GOAL OF THE EXERCISE: Output only the lines from the one holding "thumb ip: (77, 136)" to the end of the data below, please, copied exactly.
Top of TASK DATA
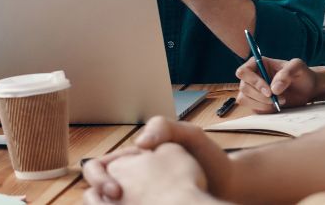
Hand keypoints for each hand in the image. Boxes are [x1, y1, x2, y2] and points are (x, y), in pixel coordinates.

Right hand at [83, 117, 232, 201]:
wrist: (229, 186)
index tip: (116, 192)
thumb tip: (137, 144)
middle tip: (118, 201)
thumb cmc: (209, 159)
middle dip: (101, 197)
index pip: (96, 168)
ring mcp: (138, 197)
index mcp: (131, 159)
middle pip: (96, 191)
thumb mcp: (188, 135)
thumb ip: (162, 128)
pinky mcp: (145, 204)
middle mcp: (130, 179)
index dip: (99, 179)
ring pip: (109, 203)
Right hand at [235, 57, 324, 111]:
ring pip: (244, 99)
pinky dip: (264, 110)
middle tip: (279, 99)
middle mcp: (251, 77)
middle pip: (243, 88)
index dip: (253, 82)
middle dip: (260, 96)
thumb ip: (286, 73)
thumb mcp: (298, 67)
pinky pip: (252, 108)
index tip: (269, 92)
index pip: (243, 72)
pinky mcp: (256, 103)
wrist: (307, 89)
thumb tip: (274, 89)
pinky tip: (276, 107)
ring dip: (261, 104)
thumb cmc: (301, 74)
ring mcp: (252, 91)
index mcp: (257, 64)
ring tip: (279, 103)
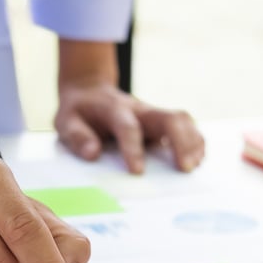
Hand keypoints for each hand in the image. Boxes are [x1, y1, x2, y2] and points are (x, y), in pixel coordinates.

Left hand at [55, 39, 204, 173]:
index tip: (137, 171)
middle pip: (168, 118)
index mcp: (114, 109)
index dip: (133, 148)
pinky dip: (195, 142)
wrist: (90, 91)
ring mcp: (154, 115)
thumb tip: (93, 154)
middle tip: (185, 168)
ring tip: (194, 167)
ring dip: (192, 142)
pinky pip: (186, 127)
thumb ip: (77, 136)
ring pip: (182, 120)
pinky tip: (197, 161)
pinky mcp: (162, 123)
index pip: (128, 127)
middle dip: (180, 142)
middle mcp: (139, 110)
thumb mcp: (65, 121)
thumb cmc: (79, 112)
Bottom of TASK DATA
EXERCISE RESPONSE:
thumb ip: (77, 136)
ring pip: (182, 120)
pinky tip: (197, 161)
pinky mcp: (162, 123)
index pip: (128, 127)
middle dip: (180, 142)
middle mcp: (139, 110)
thumb mcp: (65, 121)
thumb cmc: (79, 112)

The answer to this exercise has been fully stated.